Nach einigen Stationen in den USA ging sie nach Wien, wo sie in Mikrobiologie habilitierte. Es folgten Tätigkeiten als Professorin an drei kooperierenden Institutionen: der Universität Umeå, der Medizinischen Hochschule Hannover und am Helmholtz-Zentrum für Infektionsforschung in Braunschweig.
2015 nahm sie einen Ruf als Direktorin der Abteilung Regulation in der Infektionsbiologie am Max-Planck-Institut für Infektionsbiologie in Berlin an, und seit 2018 leitet Charpentier die Max-Planck-Forschungsstelle für die Wissenschaft der Pathogene in Berlin.

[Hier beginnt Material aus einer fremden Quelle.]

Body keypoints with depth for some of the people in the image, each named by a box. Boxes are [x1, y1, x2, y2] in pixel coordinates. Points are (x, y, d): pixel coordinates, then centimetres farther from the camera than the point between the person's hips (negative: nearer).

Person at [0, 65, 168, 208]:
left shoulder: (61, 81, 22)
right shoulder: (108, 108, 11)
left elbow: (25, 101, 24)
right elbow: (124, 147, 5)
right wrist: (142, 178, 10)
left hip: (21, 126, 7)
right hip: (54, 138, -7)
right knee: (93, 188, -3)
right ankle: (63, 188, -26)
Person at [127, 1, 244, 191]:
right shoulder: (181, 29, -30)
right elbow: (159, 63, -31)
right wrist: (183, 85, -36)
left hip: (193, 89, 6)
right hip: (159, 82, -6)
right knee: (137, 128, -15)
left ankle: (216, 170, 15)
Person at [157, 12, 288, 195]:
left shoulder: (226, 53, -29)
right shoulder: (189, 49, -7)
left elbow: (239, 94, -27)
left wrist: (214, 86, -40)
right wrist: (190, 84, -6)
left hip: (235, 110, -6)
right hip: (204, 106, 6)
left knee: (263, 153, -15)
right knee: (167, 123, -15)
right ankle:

Sich selbst und ihre Arbeit charakterisiert sie mit einem Motto, das auf Louis Pasteur zurückgeht: „Auf dem Feld der Beobachtung begünstigt der Zufall nur die vorbereiteten Geister.“
Professor Jennifer Doudna wurde 1964 in Washington, D.C., geboren, übersiedelte aber im Alter von sieben Jahren mit ihrer Familie nach Hilo auf Hawaii.
Am Pomona College in Claremont, Kalifornien, studierte sie Biochemie, zweifelte aber dermaßen an ihren wissenschaftlichen Fähigkeiten, dass sie überlegte, zu Französisch als Hauptfach zu wechseln. Sie blieb dann doch bei der Wissenschaft und promovierte schließlich 1989 an der Harvard Medical School in Biochemie und molekularer Pharmakologie.
Eine erste Professur erhielt sie 1997 an der Yale University. Es folgte eine Gastprofessur an der Harvard University. 2003 wechselte sie an die University of California in Berkeley, wo sie heute eine Professur am Institut für Molekulare und Zellbiologie innehat.
Dass Wissenschaft aus mehr besteht als bloßen Fakten, soll ihr schon früh durch die Lektüre eines Buches vermittelt worden sein: „Die Doppelhelix“ des Nobelpreisträgers James Watson gibt schon im Titel einen Hinweis auf das künftige Arbeitsfeld der Forscherin, auch wenn Doudna sich mehr mit einsträngiger RNA beschäftigen sollte.